A major limitation of this observational study is that diet and other lifestyle factors were only measured at baseline, precluding the possibility of studying and adjusting for changes over time. However, reproducibility studies including similarly aged participants show acceptable agreement between repeated dietary measurements [53, 54], possibly because dietary habits are often already established at younger ages. For other lifestyle factors, the impact of this limitation can be expected to vary. For BMI, both decreases and increases over time are associated with greater risk of cardiovascular outcomes [55] indicating that the risk that is based on a single measurement at baseline could be underestimated. Changes in leisure-time physical activity are inversely associated with changes in cardiovascular outcomes [56]. Leisure-time physical activity in Sweden have increased during the time period of this study which indicates that the associated risk from a single measurement at baseline could be overestimated [57, 58]. Decreased smoking prevalence and increased alcohol intake among the general population in Sweden during the time period of this study indicate that the associated risk from a single measurement at baseline could be overestimated and underestimated, respectively [59, 60].

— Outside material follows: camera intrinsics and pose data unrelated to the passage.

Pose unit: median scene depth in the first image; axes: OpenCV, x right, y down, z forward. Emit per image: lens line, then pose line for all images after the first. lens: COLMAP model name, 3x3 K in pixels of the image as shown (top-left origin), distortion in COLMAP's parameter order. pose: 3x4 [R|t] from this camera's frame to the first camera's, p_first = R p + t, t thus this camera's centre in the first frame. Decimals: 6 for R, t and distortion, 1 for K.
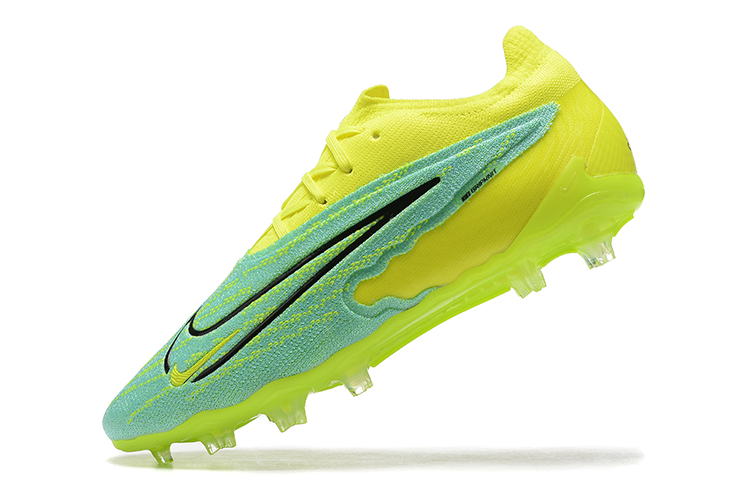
lens RADIAL K [[1929.9, 0, 374.5], [0, 1929.9, 250.4], [0, 0, 1]] dist [0.149597, 0.000000]
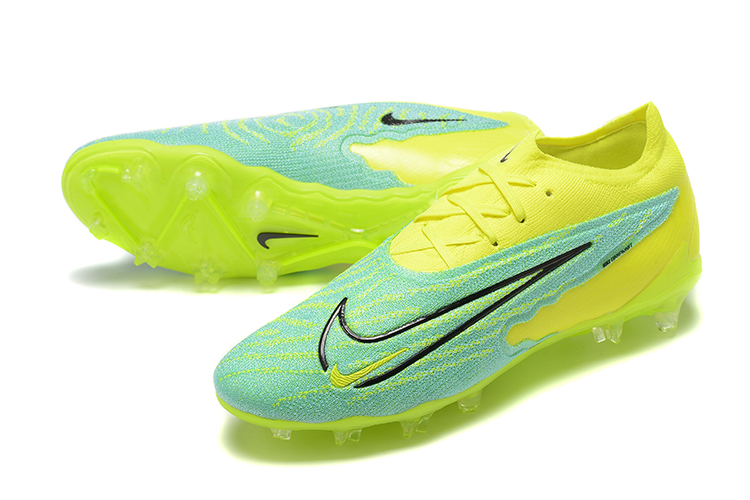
lens RADIAL K [[1929.9, 0, 371.9], [0, 1929.9, 250.6], [0, 0, 1]] dist [0.149597, 0.000000]
pose [[0.857334, 0.170179, 0.485817, -0.615794], [-0.281715, 0.945009, 0.166118, -0.183203], [-0.430831, -0.279280, 0.858130, 0.096991]]
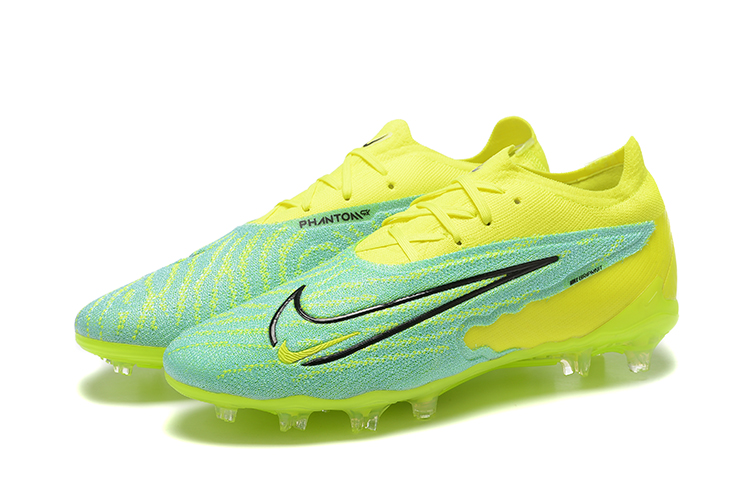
lens RADIAL K [[1929.9, 0, 378.9], [0, 1929.9, 249.3], [0, 0, 1]] dist [0.149597, 0.000000]
pose [[0.863057, 0.327226, 0.384780, -0.479917], [-0.347181, 0.937613, -0.018647, 0.014056], [-0.366876, -0.117495, 0.922820, 0.022846]]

Another limitation is that the study sample only consisted of Swedish individuals aged 44–74 years and mostly women (63%) from an urban setting, which decreases generalizability to other age groups, men, and rural settings. Furthermore, residual confounding cannot completely be ruled out despite adjustment for several confounders, and changes over time in recognition, diagnosis, certification and/or coding of different diseases may have affected the registered death causes and consequently also the found associations. A reflection of this may be the inconsistent trends in hazard ratios across quintiles of PDF seen for several cause-specific mortality outcomes, requiring greater caution in their interpretation. In addition, since one of our main objectives was to examine all-cause mortality, we did not take competing risks into account in our statistical analysis, hence why we cannot exclude that this may be a concern regarding the results on cause-specific mortality. Finally, a limitation of this study is that other dietary estimates and pattern scores were not calculated, precluding the possibility of direct comparison with PDF. Such comparisons, albeit not within the planned scope of this study, would be interesting and are considered for future studies.

The results suggest the clinical importance of PDF which warrants further study. Future dietary research should assess PDF whenever possible to benefit from the comparability of PDF between studies.